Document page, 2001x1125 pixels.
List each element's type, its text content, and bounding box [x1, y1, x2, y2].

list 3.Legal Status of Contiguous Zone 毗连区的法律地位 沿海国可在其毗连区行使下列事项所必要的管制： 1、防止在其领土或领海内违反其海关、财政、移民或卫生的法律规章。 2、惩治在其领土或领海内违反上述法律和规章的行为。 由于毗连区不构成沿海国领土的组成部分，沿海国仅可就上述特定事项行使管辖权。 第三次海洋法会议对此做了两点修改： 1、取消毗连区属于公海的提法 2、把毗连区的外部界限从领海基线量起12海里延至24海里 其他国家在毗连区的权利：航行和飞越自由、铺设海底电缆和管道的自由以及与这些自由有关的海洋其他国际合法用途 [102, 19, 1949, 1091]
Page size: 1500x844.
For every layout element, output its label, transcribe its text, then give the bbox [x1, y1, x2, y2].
===
● To do: Print each line, exactly as written, from the one that contains "Page size: 1500x844." to the end of the data above, with both end lines included and nothing else.

● Solved exercise:
Page size: 1500x844.
For every layout element, output its label, transcribe its text, then give the bbox [x1, y1, x2, y2].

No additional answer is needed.